Wednesday, September 8, 2010

Growing Pains

I've been too busy living life to blog about it, or at least to write it out here. :) This one was written last Friday during nap time at work. It was an awful day, one of the worst as far as my work history goes. The highlight (sarcasm) was an extremely large five year old rough and tumble boy bursting into tears and sobbing his heart out on my lap. Sometimes it's traumatic for the kids when they realize Kindergarten means never coming back "home" to daycare. I felt his pain, as you will see. Jaded as I may be, I cried. Oh and you KNOW the kids noticed, and it capped off with a parent, a DAD no less, showing up early to pick up his son. Not one of my finer moments.

So here it is: Growing Pains

This has been a week of "growing" in my family! My youngest brother David and his wife Elise, watched their oldest child begin, and survive her first day of High School. The very same day their baby began, and survived ( but will her teacher?) Kindergarten. Their middle child, with her mouth full of big teeth, little teeth, and empty spots where teeth will be, started first grade.

Tater quotes on Kindergarten:

Night before ~ " My tummy is so excited it's throwing a party!"

Upon arriving home after day one ~ " Aunt Joanie, Mrs. Jardine's class is LONG."

My brother Jerry and his wife Jenny sent their son Paul (TAFKAP - The Artist Formerly Known As Pablo) off to third grade. Already? Didn't that boy just get here from Guatemala??? Time does fly. He seemed to enjoy his day I wont put the "Sorry" incident in the blog, we'll chalk it up to being overtired from the first day of school.

Last, but certainly not least, CeCe started Kindergarten! She has a special ed classroom, but joins the regular K for music, art, and gym. Grandma Karen went with to help get her settled on the first day. That makes it easier for my sister Kate to talk with teachers, therapists, etc. Karen commented on how many people knew CeCe by name and came to say hello. Not only classmates and kids from summer school, put their parents as well. Of course she can't tell us, but I'm sure she's excited to be back at school. Hangin' with Mom is fine for a bit, but gets boring quick for a little girl who is used to being on the go!

Then there are my own "growing pains". I WISH they were from growing taller. Alas, I resigned myself years ago to the fact that five foot flat is the tallest I will ever be.
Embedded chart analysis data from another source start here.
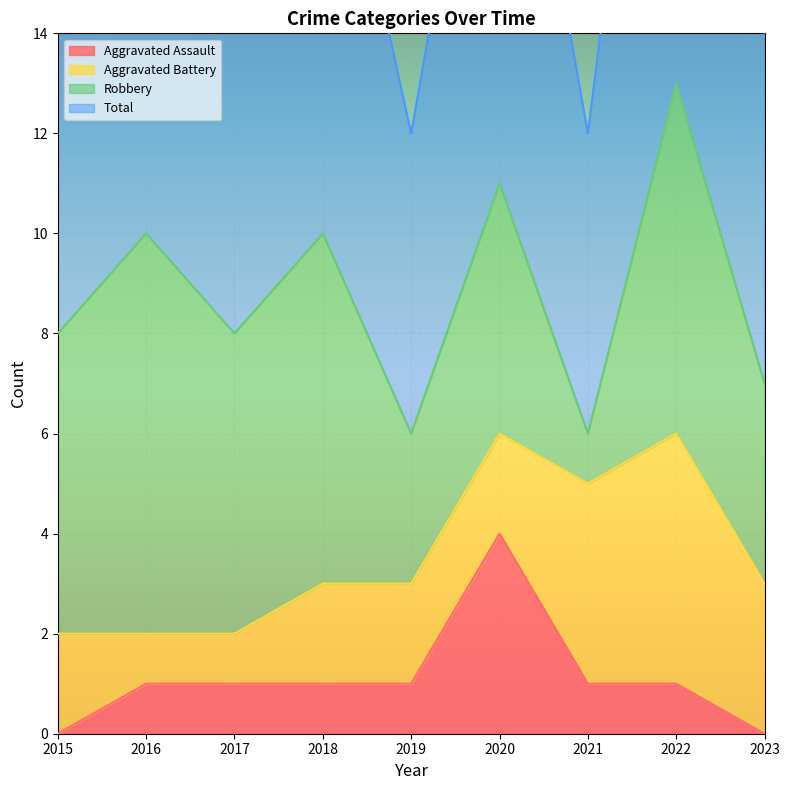

At which label does Aggravated Assault reach its peak?

2020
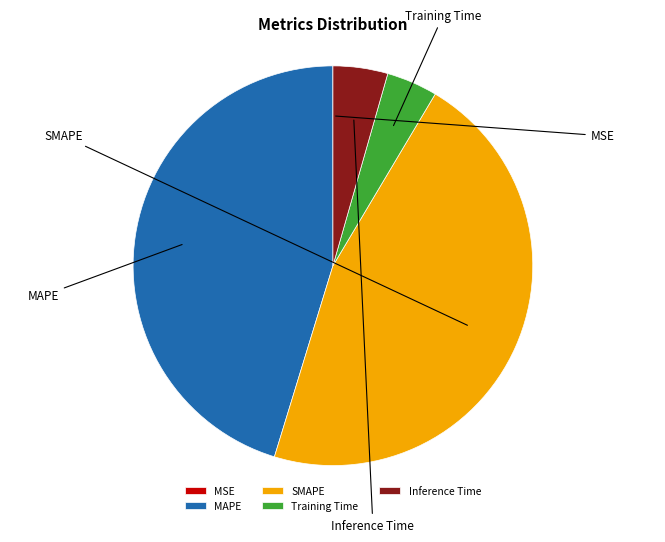

What portion of the pie excludes MSE?

100.0%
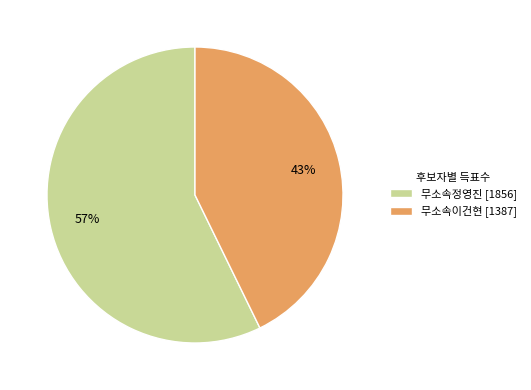

Is it true that 무소속이건현 is 43% of the pie?

True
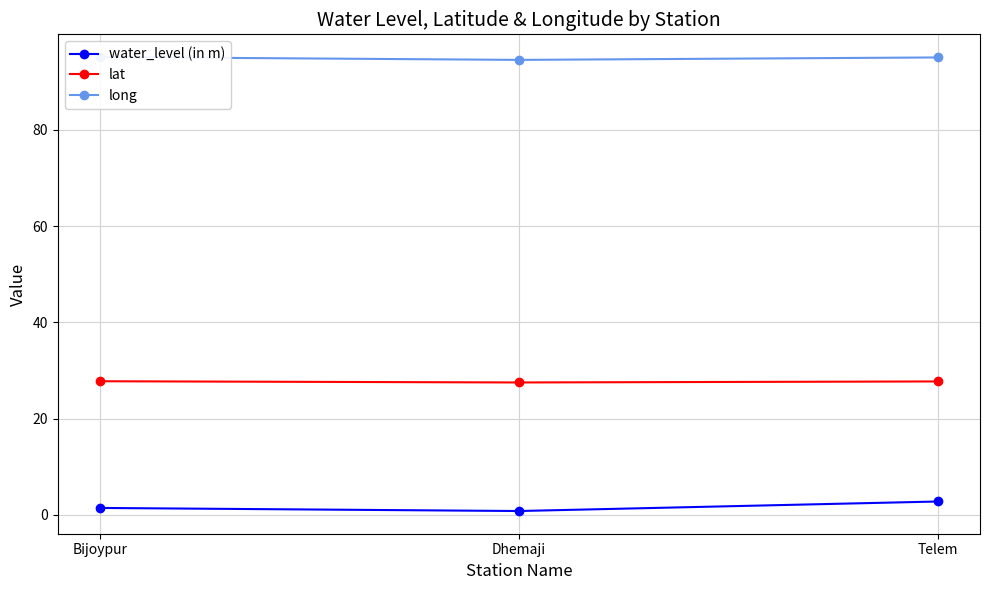

What is the average value of the long series?

94.9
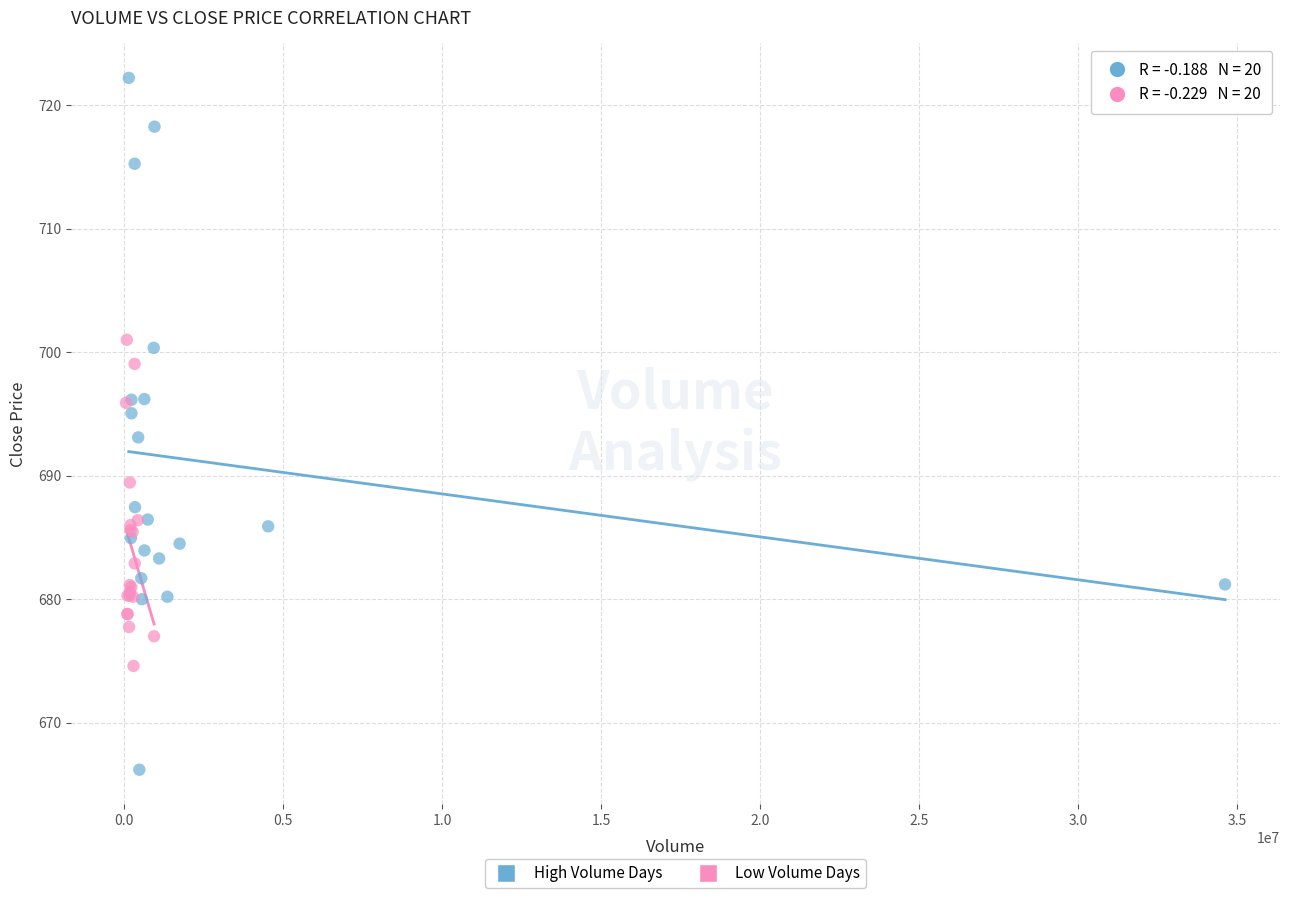

Which series contains the lowest Y value?

High Volume Days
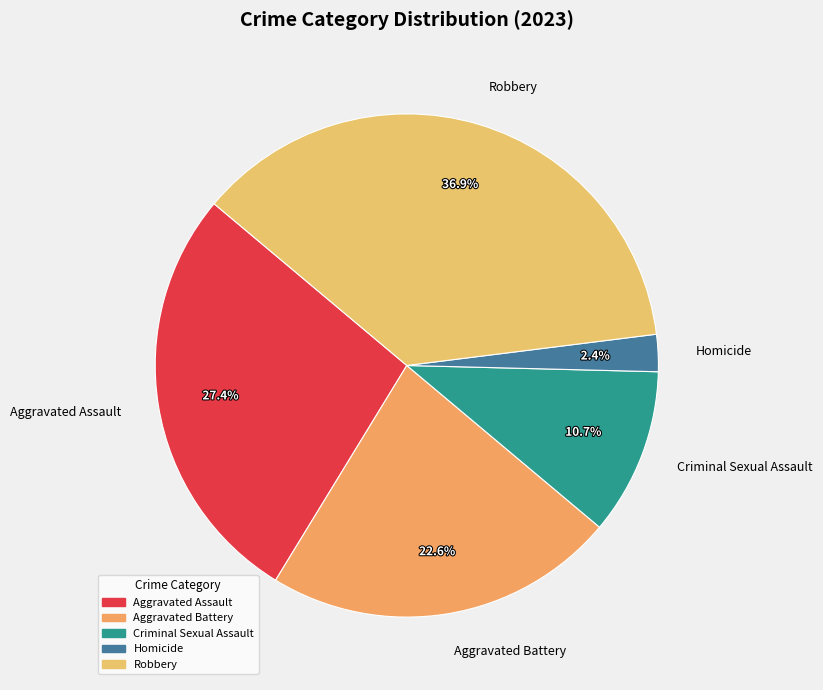

Count the number of slices in the pie.

5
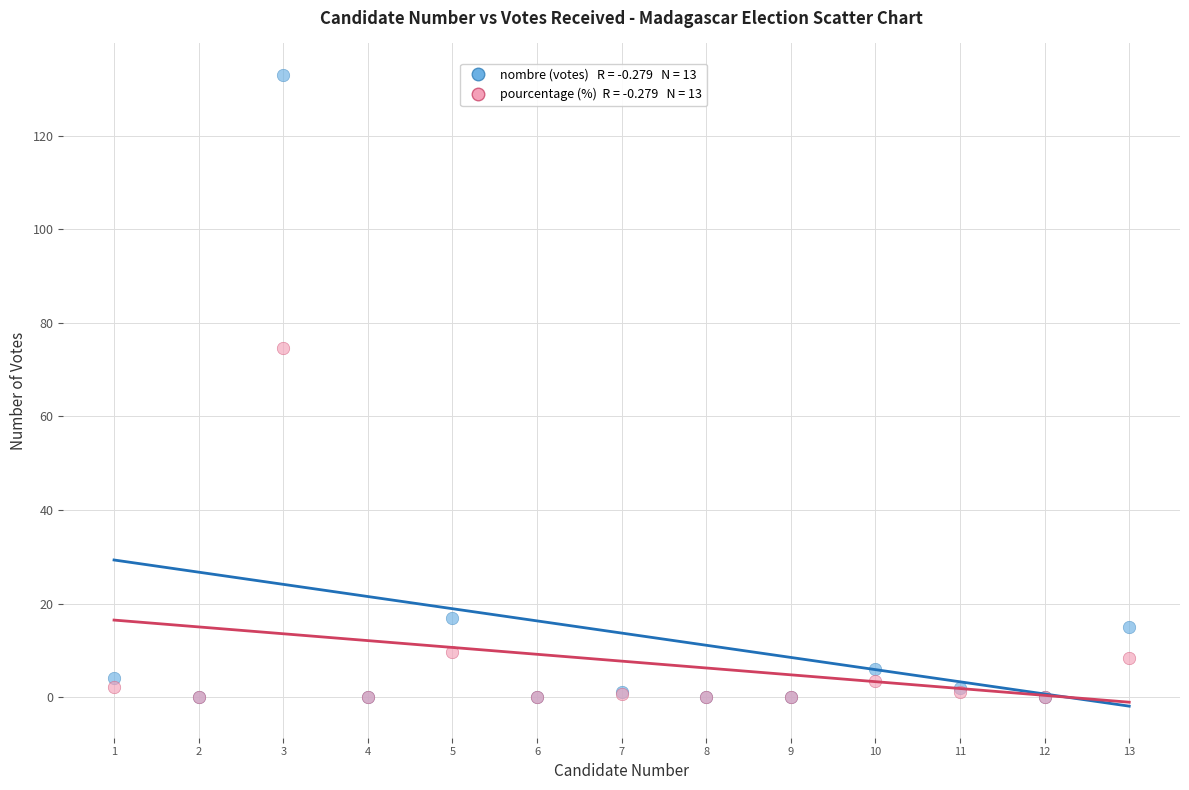

Across all series, what Y value is closest to 66?

74.7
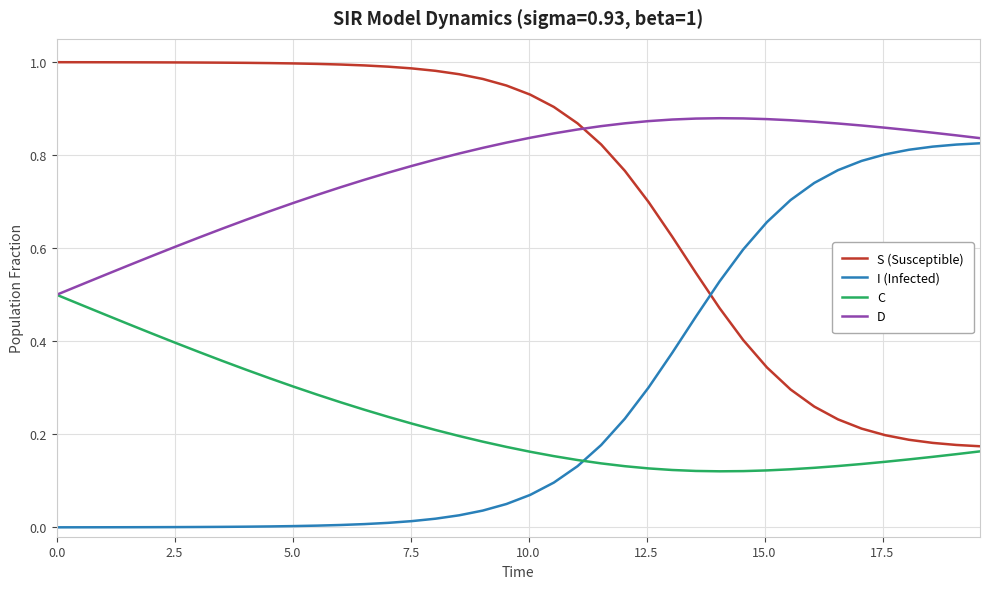

True or false: D has more than 0 points higher than both neighbors.

True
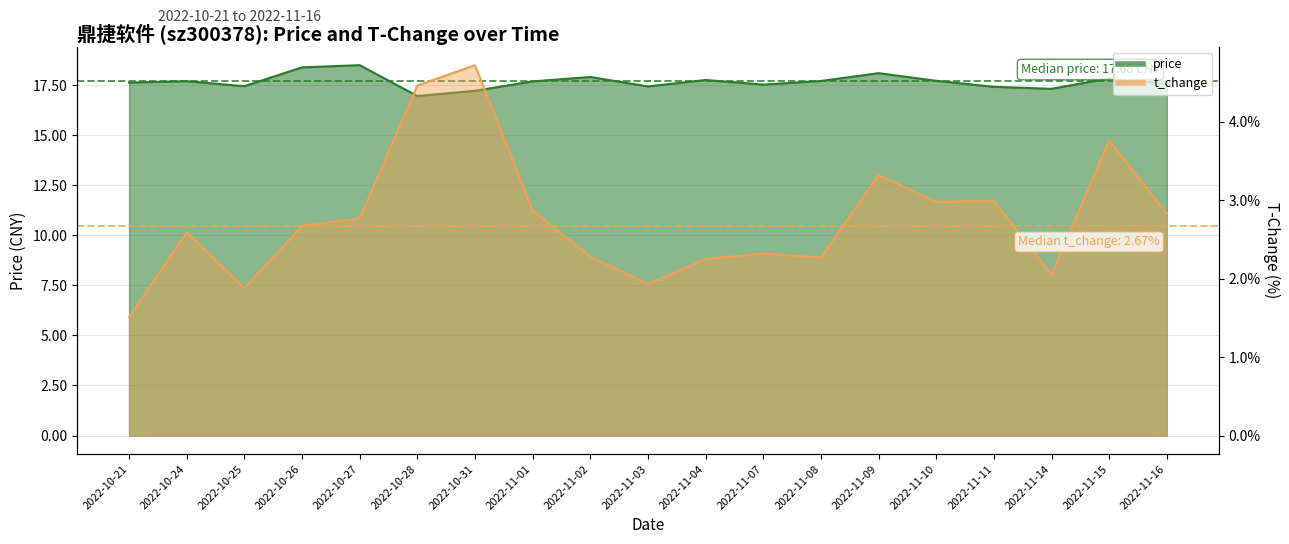

Which series changed the most between 2022-10-21 and 2022-10-25?

t_change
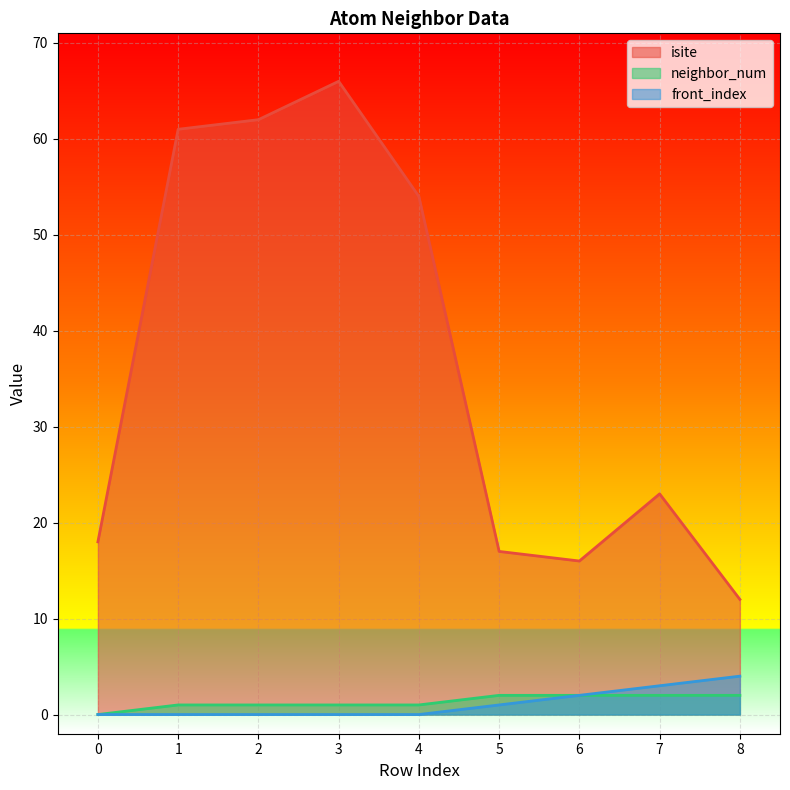

At which category does isite reach its first local valley?

6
Almost ten years to the day I took over the full time preschool teacher position at the "Y". I taught for five years, and I absolutely loved it! Then our district brought in 4K (four year old Kindergarten), and several of the centers in town, including ours, opted to add it to their program. This meant a job change for me. I stayed in the room, but an elementary teacher came in to do "my" job, and I worked with her until lunch. So the child care portion of the day was still my responsibility.

This year, due to circumstances and situations I'm not going to comment on....YET, my time in the four and five year old room is being halved. The 4K program doesn't have enough kids for two teachers, so I was given the choice of which room to spend my mornings in. From now on I will be hanging out in the Toddler (2 yr old) Room in the mornings, and then moving back to "my" room at noon.

While I technically lost the job I loved five years ago, not only lost it, but had the pleasure of watching EIGHT teachers come and go during that time. Again, plenty to blog about, but I digress..... for now. I still had a hand in the program.

I start my new position on Tuesday morning. Another teacher said to me, "Isn't it funny? You started your career in that room." It's true, I did. I was the lead teacher for nine years or so before I had to take a sanity break. My reply?

"Yes, and it appears that's where I'll end it."